Opinión

Doce minutos

LA TRISTEZA no tiene filtros efectivos ante un secuestro crónico como el que practica la marca de Boko Haram. El cautiverio de centenares de niñas solo persigue presionar al débil y corrupto Gobierno de Nigeria para que elimine toda posible huella de occidente en la región. Esa colección de países que, en su día, expoliaron recursos naturales con la barata excusa de importar tecnología a cambio de unos pocos -que luego se convirtieron en muchos- barriles de petróleo.
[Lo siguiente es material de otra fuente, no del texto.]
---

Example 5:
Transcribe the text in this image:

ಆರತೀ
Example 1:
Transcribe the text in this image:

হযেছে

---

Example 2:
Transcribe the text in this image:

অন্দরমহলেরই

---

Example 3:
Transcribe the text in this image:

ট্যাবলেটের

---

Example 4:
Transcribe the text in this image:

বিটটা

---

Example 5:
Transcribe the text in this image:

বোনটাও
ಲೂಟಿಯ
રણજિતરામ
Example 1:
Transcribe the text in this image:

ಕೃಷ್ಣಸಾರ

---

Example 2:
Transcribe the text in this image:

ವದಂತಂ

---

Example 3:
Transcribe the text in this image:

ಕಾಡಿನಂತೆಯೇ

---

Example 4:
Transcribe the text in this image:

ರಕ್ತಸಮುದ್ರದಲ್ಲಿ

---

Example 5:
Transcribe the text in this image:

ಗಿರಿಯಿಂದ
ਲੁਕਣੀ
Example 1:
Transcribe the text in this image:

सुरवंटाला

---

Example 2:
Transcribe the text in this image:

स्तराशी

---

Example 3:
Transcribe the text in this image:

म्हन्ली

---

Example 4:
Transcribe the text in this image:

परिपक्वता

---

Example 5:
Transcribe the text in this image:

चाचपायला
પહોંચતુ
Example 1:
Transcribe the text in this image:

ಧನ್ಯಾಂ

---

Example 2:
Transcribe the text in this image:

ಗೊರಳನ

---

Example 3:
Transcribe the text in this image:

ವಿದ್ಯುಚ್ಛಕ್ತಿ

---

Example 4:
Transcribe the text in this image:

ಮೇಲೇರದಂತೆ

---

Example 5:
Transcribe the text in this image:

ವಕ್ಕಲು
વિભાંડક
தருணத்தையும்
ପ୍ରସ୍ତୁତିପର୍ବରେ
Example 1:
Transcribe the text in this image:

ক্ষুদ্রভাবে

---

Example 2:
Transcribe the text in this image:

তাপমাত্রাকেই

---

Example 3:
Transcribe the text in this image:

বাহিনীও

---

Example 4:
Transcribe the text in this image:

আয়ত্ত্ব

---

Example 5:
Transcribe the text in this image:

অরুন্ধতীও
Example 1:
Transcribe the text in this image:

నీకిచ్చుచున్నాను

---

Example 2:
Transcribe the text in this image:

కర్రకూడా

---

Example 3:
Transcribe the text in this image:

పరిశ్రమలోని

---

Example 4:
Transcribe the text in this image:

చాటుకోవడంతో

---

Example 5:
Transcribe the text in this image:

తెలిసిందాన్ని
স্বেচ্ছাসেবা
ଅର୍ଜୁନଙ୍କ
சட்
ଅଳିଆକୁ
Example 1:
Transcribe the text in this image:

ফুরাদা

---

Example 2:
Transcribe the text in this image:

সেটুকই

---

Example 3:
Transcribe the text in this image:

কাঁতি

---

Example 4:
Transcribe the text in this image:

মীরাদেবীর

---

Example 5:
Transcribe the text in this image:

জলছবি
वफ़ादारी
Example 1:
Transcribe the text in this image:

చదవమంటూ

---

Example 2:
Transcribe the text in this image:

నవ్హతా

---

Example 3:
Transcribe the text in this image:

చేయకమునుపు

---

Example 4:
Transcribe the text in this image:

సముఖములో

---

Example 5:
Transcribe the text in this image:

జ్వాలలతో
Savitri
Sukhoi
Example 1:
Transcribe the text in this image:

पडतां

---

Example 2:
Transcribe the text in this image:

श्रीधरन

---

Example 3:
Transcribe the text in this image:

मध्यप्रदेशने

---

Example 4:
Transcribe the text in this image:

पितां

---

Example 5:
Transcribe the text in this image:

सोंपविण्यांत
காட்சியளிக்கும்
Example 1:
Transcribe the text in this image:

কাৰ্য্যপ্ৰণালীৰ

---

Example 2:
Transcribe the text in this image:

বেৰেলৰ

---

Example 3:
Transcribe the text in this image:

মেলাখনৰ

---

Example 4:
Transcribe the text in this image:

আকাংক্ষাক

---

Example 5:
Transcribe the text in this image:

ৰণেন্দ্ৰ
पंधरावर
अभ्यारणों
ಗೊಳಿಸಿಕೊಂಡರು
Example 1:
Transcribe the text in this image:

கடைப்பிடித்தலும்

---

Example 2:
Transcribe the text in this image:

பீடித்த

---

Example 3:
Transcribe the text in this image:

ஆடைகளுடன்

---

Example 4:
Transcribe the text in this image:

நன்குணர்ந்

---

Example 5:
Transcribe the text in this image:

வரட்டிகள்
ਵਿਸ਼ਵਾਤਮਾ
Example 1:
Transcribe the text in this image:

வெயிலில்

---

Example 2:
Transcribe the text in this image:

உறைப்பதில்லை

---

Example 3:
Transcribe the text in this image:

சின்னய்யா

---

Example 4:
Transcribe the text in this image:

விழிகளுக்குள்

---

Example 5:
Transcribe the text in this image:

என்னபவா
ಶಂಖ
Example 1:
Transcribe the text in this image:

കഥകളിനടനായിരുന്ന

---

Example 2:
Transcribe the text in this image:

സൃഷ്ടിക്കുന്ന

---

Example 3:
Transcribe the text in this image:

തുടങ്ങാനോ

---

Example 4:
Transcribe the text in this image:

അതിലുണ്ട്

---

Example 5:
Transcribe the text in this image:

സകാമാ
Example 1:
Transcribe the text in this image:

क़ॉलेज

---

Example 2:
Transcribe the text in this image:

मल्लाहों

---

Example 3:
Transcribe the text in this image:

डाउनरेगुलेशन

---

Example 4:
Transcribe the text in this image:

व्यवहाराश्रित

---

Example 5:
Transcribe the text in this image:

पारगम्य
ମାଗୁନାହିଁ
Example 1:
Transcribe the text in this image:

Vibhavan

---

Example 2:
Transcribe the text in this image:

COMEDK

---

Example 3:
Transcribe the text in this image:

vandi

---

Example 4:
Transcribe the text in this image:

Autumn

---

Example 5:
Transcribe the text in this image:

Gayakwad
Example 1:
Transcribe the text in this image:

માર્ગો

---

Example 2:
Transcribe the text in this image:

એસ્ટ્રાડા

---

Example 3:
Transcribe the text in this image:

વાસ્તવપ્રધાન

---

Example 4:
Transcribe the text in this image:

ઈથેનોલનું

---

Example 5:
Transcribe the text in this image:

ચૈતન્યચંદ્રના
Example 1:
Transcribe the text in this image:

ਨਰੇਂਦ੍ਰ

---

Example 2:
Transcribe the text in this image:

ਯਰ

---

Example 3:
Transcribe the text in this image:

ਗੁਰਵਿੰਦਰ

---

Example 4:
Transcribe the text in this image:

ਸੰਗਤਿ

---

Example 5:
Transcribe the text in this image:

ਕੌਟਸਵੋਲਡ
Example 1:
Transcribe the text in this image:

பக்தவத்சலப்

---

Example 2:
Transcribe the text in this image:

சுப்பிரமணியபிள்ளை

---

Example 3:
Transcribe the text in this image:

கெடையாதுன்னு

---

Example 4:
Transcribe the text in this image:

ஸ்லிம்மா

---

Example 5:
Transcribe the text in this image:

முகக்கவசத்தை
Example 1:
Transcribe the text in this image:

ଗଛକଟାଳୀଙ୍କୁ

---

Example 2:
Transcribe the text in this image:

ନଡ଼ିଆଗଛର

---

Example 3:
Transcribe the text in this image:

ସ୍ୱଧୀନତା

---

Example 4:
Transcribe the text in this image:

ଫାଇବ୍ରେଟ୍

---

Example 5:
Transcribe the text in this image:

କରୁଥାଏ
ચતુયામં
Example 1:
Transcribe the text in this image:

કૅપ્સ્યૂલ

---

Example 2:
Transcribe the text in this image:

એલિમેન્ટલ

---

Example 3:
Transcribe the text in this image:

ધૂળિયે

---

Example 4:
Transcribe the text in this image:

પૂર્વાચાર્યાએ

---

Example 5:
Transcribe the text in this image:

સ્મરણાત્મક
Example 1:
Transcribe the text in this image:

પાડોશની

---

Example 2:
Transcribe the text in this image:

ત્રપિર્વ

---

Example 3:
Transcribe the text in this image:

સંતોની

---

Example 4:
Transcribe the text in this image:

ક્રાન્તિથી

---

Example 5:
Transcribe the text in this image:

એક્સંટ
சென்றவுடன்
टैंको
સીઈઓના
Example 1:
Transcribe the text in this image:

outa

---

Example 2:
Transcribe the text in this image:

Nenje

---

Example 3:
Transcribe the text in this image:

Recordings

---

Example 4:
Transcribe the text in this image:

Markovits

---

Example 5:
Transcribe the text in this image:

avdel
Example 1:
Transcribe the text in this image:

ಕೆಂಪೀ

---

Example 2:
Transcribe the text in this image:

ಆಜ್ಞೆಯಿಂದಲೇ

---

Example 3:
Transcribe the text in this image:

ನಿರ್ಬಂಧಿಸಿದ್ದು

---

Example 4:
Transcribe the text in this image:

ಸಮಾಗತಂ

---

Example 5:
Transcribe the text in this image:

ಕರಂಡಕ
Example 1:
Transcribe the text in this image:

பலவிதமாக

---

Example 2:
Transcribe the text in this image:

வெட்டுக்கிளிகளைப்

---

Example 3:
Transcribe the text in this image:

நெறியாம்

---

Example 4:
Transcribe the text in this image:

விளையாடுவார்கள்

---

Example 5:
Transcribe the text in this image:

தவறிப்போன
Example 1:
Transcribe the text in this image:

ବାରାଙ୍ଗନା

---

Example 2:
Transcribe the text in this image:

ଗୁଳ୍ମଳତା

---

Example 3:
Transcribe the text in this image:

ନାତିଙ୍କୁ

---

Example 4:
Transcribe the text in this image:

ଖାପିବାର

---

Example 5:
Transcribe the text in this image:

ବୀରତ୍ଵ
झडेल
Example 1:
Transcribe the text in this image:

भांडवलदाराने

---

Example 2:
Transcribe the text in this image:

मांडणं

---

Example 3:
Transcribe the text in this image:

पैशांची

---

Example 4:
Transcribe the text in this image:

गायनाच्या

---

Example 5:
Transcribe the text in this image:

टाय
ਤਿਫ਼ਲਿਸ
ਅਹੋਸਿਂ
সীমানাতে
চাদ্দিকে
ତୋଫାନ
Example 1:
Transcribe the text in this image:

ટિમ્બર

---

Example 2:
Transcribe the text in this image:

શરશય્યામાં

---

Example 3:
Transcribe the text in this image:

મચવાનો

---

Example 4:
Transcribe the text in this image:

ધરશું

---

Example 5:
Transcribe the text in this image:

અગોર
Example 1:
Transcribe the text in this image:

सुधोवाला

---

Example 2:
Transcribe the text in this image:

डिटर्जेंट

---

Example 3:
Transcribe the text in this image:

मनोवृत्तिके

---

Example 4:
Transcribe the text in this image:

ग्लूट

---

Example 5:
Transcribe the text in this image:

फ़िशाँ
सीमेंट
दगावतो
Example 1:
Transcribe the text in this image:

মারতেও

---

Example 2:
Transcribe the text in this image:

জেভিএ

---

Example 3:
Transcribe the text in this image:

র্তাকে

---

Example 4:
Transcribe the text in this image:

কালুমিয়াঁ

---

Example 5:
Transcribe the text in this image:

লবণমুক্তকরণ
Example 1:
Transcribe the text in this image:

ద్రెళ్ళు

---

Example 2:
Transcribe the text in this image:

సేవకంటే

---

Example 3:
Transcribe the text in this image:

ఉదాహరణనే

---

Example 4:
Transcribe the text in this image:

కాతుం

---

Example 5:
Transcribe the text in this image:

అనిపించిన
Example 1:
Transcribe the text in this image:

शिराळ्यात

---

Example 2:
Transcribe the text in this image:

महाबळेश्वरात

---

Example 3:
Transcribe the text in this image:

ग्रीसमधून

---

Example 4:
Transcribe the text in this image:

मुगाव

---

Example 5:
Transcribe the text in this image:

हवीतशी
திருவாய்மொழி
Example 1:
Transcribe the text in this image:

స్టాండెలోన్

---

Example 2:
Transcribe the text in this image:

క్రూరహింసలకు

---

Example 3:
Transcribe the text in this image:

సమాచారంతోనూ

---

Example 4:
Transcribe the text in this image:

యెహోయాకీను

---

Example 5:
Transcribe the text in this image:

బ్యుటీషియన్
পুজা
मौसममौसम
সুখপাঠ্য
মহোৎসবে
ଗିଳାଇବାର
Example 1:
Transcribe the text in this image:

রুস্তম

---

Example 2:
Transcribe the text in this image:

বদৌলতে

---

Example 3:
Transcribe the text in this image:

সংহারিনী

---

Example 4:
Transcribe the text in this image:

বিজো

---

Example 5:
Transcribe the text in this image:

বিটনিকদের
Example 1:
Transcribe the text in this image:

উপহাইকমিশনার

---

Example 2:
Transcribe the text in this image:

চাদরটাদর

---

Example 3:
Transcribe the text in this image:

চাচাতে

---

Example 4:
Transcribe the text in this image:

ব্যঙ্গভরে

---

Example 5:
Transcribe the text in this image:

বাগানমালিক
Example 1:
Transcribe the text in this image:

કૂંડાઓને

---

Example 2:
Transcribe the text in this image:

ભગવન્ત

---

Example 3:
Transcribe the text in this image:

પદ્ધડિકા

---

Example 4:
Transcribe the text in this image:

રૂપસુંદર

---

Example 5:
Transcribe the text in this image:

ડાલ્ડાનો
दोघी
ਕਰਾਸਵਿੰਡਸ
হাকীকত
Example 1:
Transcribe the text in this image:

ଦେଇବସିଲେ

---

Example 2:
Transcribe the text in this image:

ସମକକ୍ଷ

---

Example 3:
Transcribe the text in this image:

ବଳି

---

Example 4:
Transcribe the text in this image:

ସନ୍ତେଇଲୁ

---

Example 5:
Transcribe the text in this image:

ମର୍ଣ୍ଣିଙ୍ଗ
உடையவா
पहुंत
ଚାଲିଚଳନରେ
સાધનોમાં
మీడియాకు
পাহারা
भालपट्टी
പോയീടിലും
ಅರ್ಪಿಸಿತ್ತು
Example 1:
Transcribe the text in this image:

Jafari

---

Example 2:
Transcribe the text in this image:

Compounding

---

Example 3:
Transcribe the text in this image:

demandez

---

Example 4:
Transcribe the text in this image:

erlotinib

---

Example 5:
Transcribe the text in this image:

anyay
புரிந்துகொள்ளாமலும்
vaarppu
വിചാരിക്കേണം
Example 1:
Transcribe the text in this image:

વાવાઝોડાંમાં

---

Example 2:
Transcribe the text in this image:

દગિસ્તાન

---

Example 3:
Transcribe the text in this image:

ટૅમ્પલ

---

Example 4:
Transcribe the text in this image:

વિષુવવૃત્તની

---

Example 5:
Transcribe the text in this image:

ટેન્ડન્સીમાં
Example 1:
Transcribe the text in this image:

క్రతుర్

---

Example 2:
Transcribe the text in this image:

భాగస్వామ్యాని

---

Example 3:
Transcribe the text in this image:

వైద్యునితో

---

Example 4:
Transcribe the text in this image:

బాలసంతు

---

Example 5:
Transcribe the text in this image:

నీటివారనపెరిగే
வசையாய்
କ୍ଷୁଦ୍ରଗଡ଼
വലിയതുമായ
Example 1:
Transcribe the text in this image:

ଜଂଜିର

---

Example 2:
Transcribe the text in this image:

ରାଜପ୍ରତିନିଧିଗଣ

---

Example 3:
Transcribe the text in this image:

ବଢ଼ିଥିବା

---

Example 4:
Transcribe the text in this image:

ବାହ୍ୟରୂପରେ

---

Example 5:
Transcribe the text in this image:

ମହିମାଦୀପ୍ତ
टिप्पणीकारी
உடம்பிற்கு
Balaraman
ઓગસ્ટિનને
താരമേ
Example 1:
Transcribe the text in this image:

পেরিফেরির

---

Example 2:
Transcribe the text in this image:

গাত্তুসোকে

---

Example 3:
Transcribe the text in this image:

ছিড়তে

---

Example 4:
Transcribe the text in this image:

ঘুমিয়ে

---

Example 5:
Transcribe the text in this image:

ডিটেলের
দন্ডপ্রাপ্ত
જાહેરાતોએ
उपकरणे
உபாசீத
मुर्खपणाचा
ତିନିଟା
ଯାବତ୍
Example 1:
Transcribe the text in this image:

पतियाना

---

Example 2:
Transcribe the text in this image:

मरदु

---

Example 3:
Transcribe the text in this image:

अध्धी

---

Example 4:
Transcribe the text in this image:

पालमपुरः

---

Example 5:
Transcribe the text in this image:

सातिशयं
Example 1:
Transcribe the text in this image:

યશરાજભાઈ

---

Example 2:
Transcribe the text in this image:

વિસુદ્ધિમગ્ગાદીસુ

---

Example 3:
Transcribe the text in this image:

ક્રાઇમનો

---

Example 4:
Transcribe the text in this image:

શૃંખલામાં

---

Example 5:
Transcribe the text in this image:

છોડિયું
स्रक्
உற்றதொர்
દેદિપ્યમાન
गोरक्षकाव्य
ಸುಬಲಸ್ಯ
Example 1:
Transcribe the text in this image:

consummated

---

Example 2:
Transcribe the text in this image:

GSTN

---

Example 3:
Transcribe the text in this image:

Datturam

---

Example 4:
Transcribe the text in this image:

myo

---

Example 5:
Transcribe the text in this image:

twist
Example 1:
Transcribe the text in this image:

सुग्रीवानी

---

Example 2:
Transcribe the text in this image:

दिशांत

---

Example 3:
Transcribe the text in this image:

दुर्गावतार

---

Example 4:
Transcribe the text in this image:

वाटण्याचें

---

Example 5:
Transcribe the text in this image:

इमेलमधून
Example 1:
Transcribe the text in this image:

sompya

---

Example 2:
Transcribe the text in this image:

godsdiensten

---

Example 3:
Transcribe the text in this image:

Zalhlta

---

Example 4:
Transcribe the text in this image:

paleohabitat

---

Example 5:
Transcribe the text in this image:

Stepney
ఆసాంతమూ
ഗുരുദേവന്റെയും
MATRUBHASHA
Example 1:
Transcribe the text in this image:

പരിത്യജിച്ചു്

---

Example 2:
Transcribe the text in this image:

Una vez exprimidos los ricos yacimientos la estampida suele ser general y se aplica el viejo lema del colonialismo: “el último que apague la luz”. Mientras, la inestabilidad no ha dejado de crecer a base de pobreza e injusticia social. El germen idóneo para hacer y deshacer. La semilla perfecta para facilitar la residencia a narcotraficantes y terroristas. Estos últimos insisten en que el proceso de islamización es la única salida para una malherida Centroáfrica. Llaman a la radicalización aprovechando la falta de rumbo. Y lo hacen utilizando la política del miedo: hace dos años, más de doscientas niñas fueron raptadas. Unas sufrieron agresiones, violaciones, embarazos prematuros o fueron víctimas del tráfico de menores. Otras optaron por casarse con alguno de sus captores para evitar el peor de los finales. Desde entonces, y tras una campaña internacional que exigía su liberación, nada se sabía de ellas. Unas nuevas imágenes han demostrado que siguen con vida. De nuevo, el oxígeno anímico llega para unos padres anónimos que ahora se aferran a solo doce minutos de vídeo antes de perder definitivamente la esperanza.